Document segment -

The photophysical properties and molecular structures of triangulenes can be modified by substituting carbon atoms in the polybenzoid framework with alternate atoms. However, only a limited set of central and bridging heteroatoms is accommodated by conventional linear approaches to triangulene skeleton construction such as Friedel–Crafts or S_NAr nucleophilic aromatic substitution reactions.

To address this issue, Takuji Hatakeyama, Kwansei Gakuin University, Sanda, Japan, and colleagues have developed a divergent synthesis approach. The team incorporated a boron, phosphorus, or silicon heteroatom into a nitrogen-containing macrocyclic precursor by electrophilic carbon–lithium and carbon–hydrogen bond substitutions. Boron-, phosphorus-, and silicon-centered 4,8,12-triazatriangulenes (pictured) with unusual properties were produced using this method.

Problem to solve - Carry on the passage about heteroatom-centered triangulenes from where it stops.

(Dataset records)
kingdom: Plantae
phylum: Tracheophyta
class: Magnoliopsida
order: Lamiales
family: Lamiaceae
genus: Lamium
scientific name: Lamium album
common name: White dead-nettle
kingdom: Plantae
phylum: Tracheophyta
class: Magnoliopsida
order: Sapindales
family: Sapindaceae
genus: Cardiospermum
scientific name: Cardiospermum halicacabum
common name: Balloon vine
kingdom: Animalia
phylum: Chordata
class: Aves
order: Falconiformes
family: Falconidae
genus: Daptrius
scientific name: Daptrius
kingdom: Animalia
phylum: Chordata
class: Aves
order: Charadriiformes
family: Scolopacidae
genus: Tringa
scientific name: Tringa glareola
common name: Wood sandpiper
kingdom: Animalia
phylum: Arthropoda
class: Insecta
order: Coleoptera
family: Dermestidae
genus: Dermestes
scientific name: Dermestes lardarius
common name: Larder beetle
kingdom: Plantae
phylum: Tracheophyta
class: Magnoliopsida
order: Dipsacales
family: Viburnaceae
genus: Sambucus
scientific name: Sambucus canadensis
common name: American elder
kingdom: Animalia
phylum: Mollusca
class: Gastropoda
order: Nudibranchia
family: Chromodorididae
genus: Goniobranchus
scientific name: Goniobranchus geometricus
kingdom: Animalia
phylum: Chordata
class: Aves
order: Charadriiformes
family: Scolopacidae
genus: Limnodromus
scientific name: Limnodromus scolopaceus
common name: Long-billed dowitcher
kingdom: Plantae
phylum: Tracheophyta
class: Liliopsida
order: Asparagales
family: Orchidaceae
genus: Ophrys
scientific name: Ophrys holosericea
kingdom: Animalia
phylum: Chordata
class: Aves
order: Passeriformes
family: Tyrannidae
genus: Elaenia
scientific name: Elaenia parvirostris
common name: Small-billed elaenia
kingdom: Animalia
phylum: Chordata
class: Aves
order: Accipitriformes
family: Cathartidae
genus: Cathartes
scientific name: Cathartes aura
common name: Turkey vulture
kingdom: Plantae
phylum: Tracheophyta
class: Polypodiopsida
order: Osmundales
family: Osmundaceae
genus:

Task response -
The boron adduct displayed ambipolar charge-carrier transport properties suited to organic light-emitting diodes, whereas the phosphorus and silicon adducts assumed bowl-shaped structures with different depths. Substituted triangulenes could meet the demands of functional materials requiring versatile photophysical and supramolecular properties.

• Divergent Synthesis of Heteroatom-Centered 4,8,12-Triazatriangulenes,
  Soichiro Nakatsuka, Hajime Gotoh, Keisuke Kinoshita, Nobuhiro Yasuda, Takuji Hatakeyama,
  Angew. Chem. Int. Ed. 2017.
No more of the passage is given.